Forum Moderators: coopster

Message Too Old, No Replies

Exploding String

Preserving HTML tags

         

ukgimp

9:50 am on Jun 30, 2004 (gmt 0)

WebmasterWorld Senior Member 10+ Year Member



I have some pseudo code for a function that I need to do.

I need to be able to take a string consisting of many <p> tags with the odd <h*> tag in there and explode on certain element.

So the following

$string = “<p>paragraph one</p><p>paragraph two</p><h2>Heading 2</h2><p>paragraph three</p><p>paragraph four</p><p>paragraph five</p><p>paragraph six</p><p>paragraph seven</p><p>paragraph eight</p>”

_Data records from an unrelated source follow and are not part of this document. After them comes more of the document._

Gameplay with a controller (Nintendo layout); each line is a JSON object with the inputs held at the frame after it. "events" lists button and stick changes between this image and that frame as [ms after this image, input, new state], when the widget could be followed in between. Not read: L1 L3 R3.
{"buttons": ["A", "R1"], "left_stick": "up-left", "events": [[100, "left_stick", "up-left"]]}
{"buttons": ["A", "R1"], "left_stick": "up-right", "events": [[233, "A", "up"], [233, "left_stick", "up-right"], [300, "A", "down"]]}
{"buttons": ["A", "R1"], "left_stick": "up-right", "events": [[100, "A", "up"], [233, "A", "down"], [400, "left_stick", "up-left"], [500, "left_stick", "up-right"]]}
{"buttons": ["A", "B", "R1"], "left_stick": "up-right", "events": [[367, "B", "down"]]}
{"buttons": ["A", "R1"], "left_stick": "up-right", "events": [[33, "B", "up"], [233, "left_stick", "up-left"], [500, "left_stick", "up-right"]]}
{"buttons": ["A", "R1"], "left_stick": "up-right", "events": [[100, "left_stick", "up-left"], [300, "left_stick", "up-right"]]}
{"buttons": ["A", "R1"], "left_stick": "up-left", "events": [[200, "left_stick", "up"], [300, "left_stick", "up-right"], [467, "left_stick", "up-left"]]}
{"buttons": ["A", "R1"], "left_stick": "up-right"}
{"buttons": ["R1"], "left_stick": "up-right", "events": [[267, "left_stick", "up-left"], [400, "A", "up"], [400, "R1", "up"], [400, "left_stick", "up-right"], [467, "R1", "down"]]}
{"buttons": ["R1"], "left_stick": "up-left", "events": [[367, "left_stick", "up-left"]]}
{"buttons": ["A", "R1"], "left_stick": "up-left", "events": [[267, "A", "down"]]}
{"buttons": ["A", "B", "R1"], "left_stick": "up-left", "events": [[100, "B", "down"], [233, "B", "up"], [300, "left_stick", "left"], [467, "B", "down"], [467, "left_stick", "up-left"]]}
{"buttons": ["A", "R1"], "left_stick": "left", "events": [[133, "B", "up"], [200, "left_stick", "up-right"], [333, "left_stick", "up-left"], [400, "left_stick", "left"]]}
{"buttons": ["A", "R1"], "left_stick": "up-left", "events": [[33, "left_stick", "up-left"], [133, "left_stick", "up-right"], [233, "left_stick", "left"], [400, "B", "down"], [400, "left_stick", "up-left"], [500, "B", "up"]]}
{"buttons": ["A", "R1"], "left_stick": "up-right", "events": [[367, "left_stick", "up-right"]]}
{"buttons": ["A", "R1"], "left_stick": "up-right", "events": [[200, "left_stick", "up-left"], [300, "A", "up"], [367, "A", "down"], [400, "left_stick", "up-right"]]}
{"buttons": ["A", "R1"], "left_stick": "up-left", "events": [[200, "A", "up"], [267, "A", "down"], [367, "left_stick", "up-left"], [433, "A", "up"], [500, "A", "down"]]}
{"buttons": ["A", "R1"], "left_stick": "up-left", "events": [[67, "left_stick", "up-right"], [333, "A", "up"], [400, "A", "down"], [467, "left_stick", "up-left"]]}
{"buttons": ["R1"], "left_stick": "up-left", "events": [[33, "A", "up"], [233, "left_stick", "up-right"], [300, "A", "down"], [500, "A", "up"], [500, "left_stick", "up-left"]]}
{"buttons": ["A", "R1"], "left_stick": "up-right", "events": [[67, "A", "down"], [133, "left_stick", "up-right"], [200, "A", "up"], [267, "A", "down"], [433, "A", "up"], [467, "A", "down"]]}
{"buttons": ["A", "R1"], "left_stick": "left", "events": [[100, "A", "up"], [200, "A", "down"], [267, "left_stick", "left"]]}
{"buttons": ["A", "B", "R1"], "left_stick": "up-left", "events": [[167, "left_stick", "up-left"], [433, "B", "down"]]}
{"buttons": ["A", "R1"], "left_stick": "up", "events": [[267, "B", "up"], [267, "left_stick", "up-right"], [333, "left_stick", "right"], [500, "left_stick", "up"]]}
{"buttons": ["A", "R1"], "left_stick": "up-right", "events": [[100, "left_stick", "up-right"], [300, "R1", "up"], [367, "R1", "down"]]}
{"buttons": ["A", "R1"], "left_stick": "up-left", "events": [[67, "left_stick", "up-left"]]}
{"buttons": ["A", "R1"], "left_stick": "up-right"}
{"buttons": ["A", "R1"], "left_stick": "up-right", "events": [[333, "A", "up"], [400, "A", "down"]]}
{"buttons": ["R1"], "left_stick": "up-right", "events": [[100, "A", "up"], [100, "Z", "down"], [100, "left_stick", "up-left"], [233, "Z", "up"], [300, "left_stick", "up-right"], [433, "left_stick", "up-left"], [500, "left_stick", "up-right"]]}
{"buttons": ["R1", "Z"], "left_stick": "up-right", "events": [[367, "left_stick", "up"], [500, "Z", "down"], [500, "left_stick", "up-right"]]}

Would explode into an array of strings giving, with tags still intact.

Array[0] = “<p>paragraph one</p>”;
Array[1] = “<p>paragraph two</p>”;
Array[2] = “<h2>Heading 2</h2><p>paragraph three</p>”;
Array[3] = “<p>paragraph four</p>”;
Array[4] = “<p>paragraph five</p>”;
Array[5] = “<p>paragraph six</p>”;
Array[6] = “<p>paragraph seven</p>”;
Array[7] = “<p>paragraph eight</p>”;

So can you explode on <tags> and still preserve them.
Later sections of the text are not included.